A. Snipe is when the blades dig into the wood at the start or finish of your planing run, leaving a deeper cut than expected. It can ruin your work. Some woodworking experts suggest putting small sacrificial boards before and after your workpiece, or starting with an overly long board and cutting the sniped areas off. Both methods work, but they aren't always practical – if you're planing down a sticking door, for example. The best way to avoid snipe is to get plenty of practice with your tool. Snipe is more pronounced when you're taking deep cuts, so allow yourself thin cuts to finish. It's vital to make sure your planer is up to full speed before you start and that you keep it level right through the cut. Don't be tempted to lift it away from the job too soon.

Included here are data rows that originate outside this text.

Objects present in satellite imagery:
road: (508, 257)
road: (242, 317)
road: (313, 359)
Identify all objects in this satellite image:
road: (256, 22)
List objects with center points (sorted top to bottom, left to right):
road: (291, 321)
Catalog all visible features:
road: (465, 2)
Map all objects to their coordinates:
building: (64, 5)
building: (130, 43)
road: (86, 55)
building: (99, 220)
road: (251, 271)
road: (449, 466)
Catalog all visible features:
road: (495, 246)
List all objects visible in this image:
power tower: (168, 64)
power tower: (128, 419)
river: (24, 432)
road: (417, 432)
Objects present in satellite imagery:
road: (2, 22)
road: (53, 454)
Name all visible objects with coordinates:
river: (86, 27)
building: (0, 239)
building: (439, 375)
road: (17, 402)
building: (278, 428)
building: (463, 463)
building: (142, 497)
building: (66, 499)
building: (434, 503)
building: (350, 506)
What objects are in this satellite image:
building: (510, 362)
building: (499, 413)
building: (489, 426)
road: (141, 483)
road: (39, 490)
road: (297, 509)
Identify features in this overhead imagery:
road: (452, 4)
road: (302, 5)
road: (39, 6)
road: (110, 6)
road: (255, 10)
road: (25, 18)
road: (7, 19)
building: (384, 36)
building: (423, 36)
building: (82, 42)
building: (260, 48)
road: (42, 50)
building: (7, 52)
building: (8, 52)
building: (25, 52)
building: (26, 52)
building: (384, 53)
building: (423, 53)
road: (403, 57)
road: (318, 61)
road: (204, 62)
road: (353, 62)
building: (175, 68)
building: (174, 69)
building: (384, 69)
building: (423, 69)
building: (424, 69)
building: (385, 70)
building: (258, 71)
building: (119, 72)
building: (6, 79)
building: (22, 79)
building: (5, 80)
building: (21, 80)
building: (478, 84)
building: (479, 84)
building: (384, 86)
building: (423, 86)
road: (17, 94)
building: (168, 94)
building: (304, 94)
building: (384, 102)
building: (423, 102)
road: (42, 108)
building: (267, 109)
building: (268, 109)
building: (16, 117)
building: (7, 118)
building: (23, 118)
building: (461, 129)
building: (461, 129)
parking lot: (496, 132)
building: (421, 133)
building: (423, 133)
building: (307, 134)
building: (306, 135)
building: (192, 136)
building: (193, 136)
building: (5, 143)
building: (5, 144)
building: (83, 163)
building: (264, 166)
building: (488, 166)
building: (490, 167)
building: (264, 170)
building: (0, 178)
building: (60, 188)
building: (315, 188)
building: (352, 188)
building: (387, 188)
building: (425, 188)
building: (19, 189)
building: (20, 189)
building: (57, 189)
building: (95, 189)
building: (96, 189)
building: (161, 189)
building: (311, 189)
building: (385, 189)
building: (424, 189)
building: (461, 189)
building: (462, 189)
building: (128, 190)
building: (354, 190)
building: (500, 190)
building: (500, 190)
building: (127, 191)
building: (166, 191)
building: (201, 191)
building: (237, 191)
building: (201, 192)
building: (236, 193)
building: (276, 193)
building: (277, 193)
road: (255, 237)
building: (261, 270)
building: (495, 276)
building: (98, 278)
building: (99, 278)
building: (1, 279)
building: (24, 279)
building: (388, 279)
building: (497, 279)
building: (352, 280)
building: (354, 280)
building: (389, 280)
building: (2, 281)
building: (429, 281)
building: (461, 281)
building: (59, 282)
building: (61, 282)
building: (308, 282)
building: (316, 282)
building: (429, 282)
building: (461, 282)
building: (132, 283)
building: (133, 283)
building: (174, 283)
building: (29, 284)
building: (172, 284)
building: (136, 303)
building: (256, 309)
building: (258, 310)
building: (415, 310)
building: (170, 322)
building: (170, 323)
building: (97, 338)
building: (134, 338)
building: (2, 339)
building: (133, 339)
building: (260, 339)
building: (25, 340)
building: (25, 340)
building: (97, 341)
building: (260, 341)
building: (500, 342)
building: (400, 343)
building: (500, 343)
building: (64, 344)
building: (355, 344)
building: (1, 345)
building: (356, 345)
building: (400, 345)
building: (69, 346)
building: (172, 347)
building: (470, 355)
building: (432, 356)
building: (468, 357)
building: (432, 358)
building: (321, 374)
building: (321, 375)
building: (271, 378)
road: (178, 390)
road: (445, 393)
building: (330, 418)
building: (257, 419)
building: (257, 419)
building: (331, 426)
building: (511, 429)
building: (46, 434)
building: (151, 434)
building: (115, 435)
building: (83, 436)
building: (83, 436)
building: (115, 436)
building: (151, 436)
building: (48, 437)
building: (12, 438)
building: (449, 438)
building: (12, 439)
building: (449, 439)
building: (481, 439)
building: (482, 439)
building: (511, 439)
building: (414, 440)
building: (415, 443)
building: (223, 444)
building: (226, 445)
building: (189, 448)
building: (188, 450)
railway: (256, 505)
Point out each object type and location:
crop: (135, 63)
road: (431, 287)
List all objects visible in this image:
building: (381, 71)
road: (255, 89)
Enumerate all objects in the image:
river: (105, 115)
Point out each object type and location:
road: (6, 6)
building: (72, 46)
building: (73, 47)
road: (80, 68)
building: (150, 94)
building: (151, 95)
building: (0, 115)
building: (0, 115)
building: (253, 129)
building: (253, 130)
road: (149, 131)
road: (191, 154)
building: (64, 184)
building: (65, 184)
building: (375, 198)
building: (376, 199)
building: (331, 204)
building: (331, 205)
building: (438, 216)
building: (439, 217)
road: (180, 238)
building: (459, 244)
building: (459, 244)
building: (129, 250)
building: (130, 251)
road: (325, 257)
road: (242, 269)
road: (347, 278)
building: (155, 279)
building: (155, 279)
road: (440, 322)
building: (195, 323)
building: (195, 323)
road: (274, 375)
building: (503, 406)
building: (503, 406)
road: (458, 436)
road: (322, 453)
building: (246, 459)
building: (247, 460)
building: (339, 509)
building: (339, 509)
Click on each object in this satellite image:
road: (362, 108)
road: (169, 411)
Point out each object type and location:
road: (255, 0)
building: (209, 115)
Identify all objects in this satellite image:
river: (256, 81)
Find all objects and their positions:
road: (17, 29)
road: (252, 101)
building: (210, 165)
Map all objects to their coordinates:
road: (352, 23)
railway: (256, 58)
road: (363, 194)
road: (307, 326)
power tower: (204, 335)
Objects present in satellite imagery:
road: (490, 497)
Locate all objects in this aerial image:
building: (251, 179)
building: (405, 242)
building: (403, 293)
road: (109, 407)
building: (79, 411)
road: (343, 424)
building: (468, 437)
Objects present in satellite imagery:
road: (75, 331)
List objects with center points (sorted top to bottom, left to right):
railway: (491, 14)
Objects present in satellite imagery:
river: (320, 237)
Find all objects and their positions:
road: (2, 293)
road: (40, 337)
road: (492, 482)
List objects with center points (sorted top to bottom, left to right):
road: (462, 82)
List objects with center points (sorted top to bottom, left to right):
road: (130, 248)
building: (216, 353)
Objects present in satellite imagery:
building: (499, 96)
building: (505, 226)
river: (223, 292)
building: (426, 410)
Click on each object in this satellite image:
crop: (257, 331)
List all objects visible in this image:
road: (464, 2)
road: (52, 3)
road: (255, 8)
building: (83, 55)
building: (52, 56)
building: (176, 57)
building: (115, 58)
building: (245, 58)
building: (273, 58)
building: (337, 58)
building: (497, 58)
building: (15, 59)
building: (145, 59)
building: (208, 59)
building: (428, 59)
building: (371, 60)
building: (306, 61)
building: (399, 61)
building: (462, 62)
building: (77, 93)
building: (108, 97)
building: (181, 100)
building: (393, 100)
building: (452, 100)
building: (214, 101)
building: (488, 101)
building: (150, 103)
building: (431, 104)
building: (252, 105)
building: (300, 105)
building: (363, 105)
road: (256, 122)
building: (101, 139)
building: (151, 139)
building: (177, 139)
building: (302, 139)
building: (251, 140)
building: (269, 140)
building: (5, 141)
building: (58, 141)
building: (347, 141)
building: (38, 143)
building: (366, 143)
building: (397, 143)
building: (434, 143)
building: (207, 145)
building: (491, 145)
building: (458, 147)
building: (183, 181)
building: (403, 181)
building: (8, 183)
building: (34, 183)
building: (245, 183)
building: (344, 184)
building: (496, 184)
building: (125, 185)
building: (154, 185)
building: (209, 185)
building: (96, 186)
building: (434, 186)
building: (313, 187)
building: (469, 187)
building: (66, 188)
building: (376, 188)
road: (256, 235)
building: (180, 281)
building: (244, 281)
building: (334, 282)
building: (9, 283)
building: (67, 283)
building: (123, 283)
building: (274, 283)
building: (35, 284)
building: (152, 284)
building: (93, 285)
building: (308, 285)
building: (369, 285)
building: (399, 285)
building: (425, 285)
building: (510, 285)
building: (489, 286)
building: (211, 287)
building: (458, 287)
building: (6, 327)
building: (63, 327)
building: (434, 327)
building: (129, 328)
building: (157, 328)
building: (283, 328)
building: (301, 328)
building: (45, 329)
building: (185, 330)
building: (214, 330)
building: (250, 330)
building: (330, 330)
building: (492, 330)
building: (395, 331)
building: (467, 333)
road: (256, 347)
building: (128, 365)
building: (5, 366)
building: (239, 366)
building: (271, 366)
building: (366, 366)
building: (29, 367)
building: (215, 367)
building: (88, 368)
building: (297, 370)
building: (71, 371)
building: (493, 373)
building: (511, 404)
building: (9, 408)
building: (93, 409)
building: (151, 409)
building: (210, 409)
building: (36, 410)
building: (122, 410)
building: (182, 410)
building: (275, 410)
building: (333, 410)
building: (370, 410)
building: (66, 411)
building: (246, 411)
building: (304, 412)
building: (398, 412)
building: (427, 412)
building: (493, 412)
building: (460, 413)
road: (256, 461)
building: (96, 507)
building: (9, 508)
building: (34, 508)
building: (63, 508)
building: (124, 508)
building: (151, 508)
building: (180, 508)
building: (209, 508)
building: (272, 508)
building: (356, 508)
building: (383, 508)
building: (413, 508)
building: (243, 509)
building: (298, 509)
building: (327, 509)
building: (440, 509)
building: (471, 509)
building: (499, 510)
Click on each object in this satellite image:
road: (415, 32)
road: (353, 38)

Q. Are TCT blades better than HSS?

A. That depends on your definition of “better”! Tungsten carbide-tipped (TCT) blades are considerably harder than high-speed steel (HSS), so they don't wear as quickly. However, they are more difficult to sharpen, and they cost more initially. HSS doesn't have the same durability, but it can be made sharper, thus giving a better finish straight from the tool. For general purpose carpentry and DIY, which is how most people use electric planers, you'll probably save money in the long run by choosing TCT. Many are designed to be disposable, so you won’t have the trouble of trying to sharpen them.

Q. Why does the planer base have a groove down the middle?

A. Sometimes you want to plane a chamfer on a post or rail. The groove makes it easy to locate the planer on the corner and follow the material for that initial cut.